Republicans in the Arizona House of Representatives voted Tuesday to place a “warning label” on ballot measures, despite opposition from elections officials, voter advocacy groups and civil rights organizations who said the proposal would confuse voters and influence them to vote against initiative measures.

The legislation, Senate Bill 1020, requires that the ballot contain a “Proposition 105 notification” before every statewide ballot measure informing voters that the Arizona Constitution largely prevents the legislature from changing things approved by voters. 

The bill’s sponsor, Sen. Michelle Ugenti-Rita, R-Scottsdale, said many Arizona voters come here from other states, and so don’t know about the constitutional provision – approved by voters in 1998 as Proposition 105 – that is commonly referred to as the Voter Protection Act.

The goal is to make it “so people know when they’re voting, the implications of their vote,” Ugenti-Rita told the House Elections Committee Tuesday. 

“I don’t think it will have any other impact other than empowering and informing voters,” she said. 

But critics said the effect would be to dissuade voters from approving ballot propositions by scaring them into thinking there was no way to undo them. Since 1998, Arizona voters have increased the minimum wage, approved higher taxes for education, created public campaign financing and taken redistricting powers away from lawmakers.

Republicans broadly opposed all of those measures.

“A statement before each initiative is a warning of dire consequences and could predispose a voter to vote no,” said Rivko Knox, an activist for the League of Women Voters of Arizona. 

A better place for such a disclosure, Knox said, is the election pamphlets that are sent to every voter prior to the election. 

Others said the language that Ugenti-Rita wants repeated in front of every statewide measure on the ballot wasn’t clear. Barry Aarons, a lobbyist for the American Friends Service Committee, said the bill “lacks necessary clarity that voters need to have.” 

Specifically, he said the bill says the only way to change a voter-approved measure is with a three-fourths legislative majority, and that it fails to say that changes can be made by another citizens’ initiative. 

And Ryan Boyd, a lobbyist for the Arizona Association of Counties, which represents elections officials in all 15 counties, said the language is likely to confuse voters.

“We want to make sure the ballot is a place to make a choice,” he said.

The bill will also increase printing costs, county elections officials said, because it will make ballots longer.  
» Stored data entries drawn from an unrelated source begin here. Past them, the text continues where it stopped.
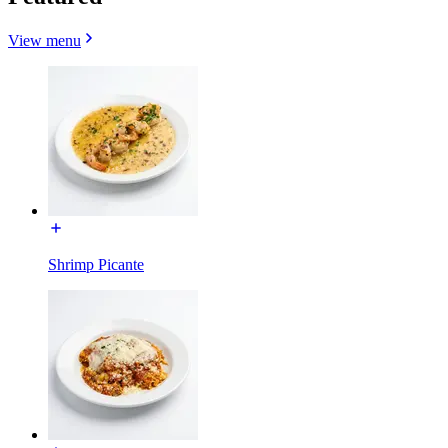
View menu
Shrimp Picante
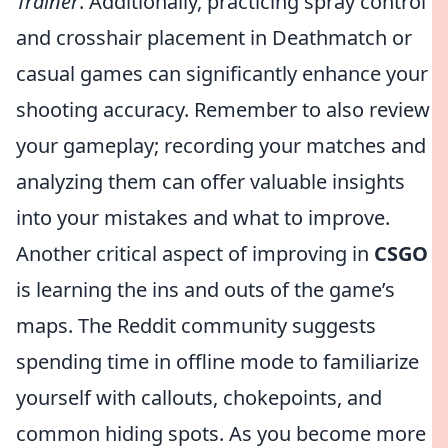
Trainer
. Additionally, practicing spray control
and crosshair placement in Deathmatch or
casual games can significantly enhance your
shooting accuracy. Remember to also review
your gameplay; recording your matches and
analyzing them can offer valuable insights
into your mistakes and what to improve.
Another critical aspect of improving in
CSGO
is learning the ins and outs of the game’s
maps. The Reddit community suggests
spending time in offline mode to familiarize
yourself with callouts, chokepoints, and
common hiding spots. As you become more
Ugenti-Rita said she is unsure that adding the language would make the ballot longer or create additional printing costs. She also argued that the language is correct, adding that Legislative Council, attorneys who advise the legislature, approved of the bill’s language. 

“I think this is an unnecessary move,” Rep. Raquel Teran, D-Phoenix, said, adding that she is worried it could create “voter fatigue” as voters see the ballots getting longer and longer.

SB1020 ultimately passed along party lines with Republican support, though even some of its backers expressed wariness. 

“I’m a little bit conflicted with doing it on the ballot itself,” Rep. Bob Thorpe, R-Flagstaff, said, adding that he has concerns about cluttering the ballot. But getting voters information about the Voter Protection Act is important, he said. 

The Maricopa County Recorder’s Office, Secretary of State’s Office and the American Civil Liberties Union are all opposed to SB1020. 

The bill passed will head next to the full House for a vote. If it passes, it will be sent to the governor to be signed into law.